相关资料教程地址

flink-cdc 资料

https://ververica.github.io/flink-cdc-connectors/release-2.3/

flink connectors教程

https://nightlies.apache.org/flink/flink-docs-release-1.17/docs/connectors/

doris 教程

https://doris.apache.org/zh-CN/docs/dev/get-starting/quick-start

mongo

https://www.mongodb.com/docs/manual/changeStreams/

1、Flink环境搭建(环境搭建自己去搭建下)

使用的Flink版本是1.17.1

2、Doris环境搭建(环境搭建自己去搭建下)

使用mysql工具链接

3、同步实现原理

监听Mongo的Change Stream,将数据的变化实时同步到Doris

4、同步实现

4.1 同步脚本实现方案(需要前置准备jar包,添加jar包还得重启flink服务,执行脚本还得上服务运行,不方便,而且对添加自定义字段等自定义场景不友好)

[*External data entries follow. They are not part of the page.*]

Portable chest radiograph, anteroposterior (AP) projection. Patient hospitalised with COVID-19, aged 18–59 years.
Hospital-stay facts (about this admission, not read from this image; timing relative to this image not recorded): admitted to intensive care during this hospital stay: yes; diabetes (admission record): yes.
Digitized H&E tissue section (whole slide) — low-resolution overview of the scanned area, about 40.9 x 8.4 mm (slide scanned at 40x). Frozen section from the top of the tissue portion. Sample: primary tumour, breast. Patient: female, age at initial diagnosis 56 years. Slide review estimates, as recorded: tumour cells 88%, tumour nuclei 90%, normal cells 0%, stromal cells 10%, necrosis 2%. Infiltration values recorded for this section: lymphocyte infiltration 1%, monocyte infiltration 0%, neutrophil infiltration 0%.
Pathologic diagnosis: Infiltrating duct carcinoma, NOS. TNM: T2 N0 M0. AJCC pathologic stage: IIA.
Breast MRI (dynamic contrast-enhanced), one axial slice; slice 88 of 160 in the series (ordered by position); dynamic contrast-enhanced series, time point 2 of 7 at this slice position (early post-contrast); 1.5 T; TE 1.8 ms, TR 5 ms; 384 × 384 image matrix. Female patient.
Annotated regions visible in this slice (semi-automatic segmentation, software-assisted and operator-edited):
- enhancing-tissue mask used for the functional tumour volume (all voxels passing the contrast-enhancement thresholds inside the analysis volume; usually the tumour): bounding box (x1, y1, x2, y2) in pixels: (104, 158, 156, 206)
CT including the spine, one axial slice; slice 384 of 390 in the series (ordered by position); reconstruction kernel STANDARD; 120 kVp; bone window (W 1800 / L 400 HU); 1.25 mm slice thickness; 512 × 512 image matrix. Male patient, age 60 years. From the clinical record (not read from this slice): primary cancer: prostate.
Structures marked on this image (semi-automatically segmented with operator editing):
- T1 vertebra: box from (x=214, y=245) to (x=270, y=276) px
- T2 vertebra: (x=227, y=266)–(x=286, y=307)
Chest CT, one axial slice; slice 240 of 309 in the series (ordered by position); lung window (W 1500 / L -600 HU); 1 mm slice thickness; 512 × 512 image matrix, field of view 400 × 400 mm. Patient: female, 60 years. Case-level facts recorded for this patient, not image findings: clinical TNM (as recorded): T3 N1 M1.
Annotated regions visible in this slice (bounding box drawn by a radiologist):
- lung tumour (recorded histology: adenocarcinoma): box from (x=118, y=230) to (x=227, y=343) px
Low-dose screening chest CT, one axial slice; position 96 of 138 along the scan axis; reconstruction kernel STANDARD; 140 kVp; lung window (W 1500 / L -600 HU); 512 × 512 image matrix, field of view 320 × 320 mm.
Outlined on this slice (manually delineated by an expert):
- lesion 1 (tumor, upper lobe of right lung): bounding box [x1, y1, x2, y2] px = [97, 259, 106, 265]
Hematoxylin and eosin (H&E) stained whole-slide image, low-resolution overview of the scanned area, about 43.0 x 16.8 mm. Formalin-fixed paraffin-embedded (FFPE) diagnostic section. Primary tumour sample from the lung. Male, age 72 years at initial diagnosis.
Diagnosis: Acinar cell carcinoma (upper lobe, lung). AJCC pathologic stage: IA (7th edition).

可参考:https://ververica.github.io/flink-cdc-connectors/release-2.3/content/%E5%BF%AB%E9%80%9F%E4%B8%8A%E6%89%8B/build-real-time-data-lake-tutorial-zh.html

4.1.1 添加同步jar包到flink/lib目录下并启动flink(添加jar需重启flink服务,前置准备所有的connector包到flink/lib下)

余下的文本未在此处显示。